Lack of Strategic Ownership
Your organization needs strategic ownership of your martech stack, including Salesforce Marketing Cloud. This ownership helps ensure it receives the necessary attention and resources to fully develop it, best utilize it, and have it included as part of your overall business strategy. This person should understand how to use Marketing Cloud strategically to define, deliver and advance the business and marketing goals of the organization as well as the customer experience.
This ownership includes defining strategic and business goals, metrics that show the impact of using Marketing Cloud, and return on investment of SFMC and related projects. This step goes beyond Salesforce Marketing Cloud data and reporting on campaigns and journeys into business outcome reporting. The goal is to can quantify the true benefits of the platform and overall martech stack in measures the business cares about and understands.
Business outcome metrics often include incremental revenue, quicker sales conversions, increased customer engagement, and increased product downloads or product usage.
Give strategic Marketing Cloud ownership to a person or team with executive sponsorship.

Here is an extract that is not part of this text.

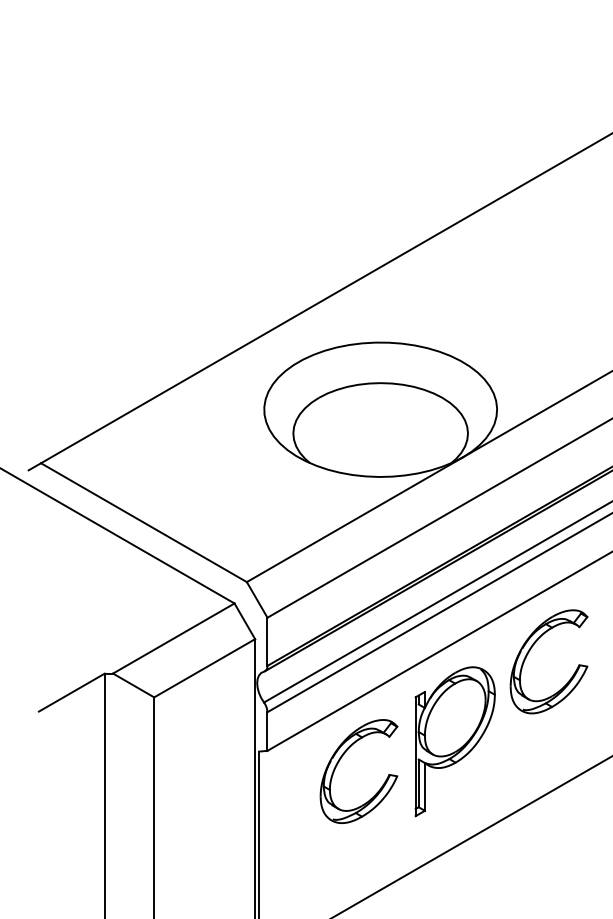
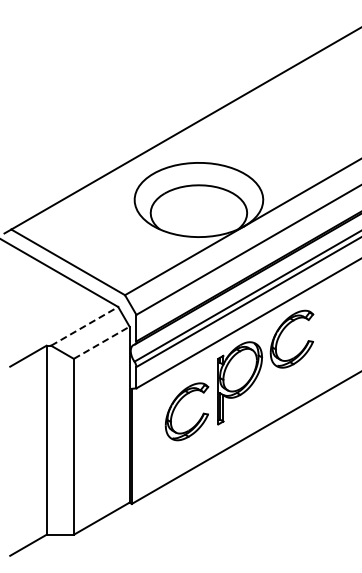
line: (173, 638) -> (84, 326), solid -> dashed
line: (206, 667) -> (102, 342), solid -> dashed
part: (341, 760) -> (177, 405), moved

This level of support can assist in securing the necessary resources and prioritization of Marketing Cloud advancement projects. This executive can justify SFMC advancement investments based on known business priorities. This justification is important and often required since the projects that advance Marketing Cloud may require support from, or impact, multiple teams across the organization.
Common examples of cross-team impact include integrations between platforms different teams own and changes to processes (or data) other teams use (e.g., Sales).
Finally, the SFMC strategic owner may also need to drive agreement on the business outcome reporting metrics the company will use and secure assistance in generating and adopting them across the organization, which is another instance where executive-level sponsorship is valuable.
Salesforce Marketing Cloud represents a significant investment, both financially and organizationally. It’s in your best interest to learn how to make the most of this investment. Salesforce constantly evolves and updates Marketing Cloud with new features and capabilities via multiple releases each year. These releases provide great value, but they also require customers to actively engage in ownership of their instance of Salesforce and not take the “set it and forget it” approach.
Don’t view Marketing Cloud as a one-time launch but as a constant evolution with a well-orchestrated approach to constant advancement. Thoughtful planning – including planning to avoid the most common pitfalls mentioned – will go a long way toward being successful.
Finally, don’t let the potential pitfalls overwhelm you. Many companies use Salesforce partners to assist with avoiding the pitfalls and advancing their SFMC instances. Using Salesforce Certified Partners has many advantages. You can provide technical expertise for advanced projects beyond your team’s current knowledge while providing strategic guidance on using Marketing Cloud. This allows you to mature into your usage at your own pace – all while avoiding impact on your internal resources and allowing them to focus on existing business priorities.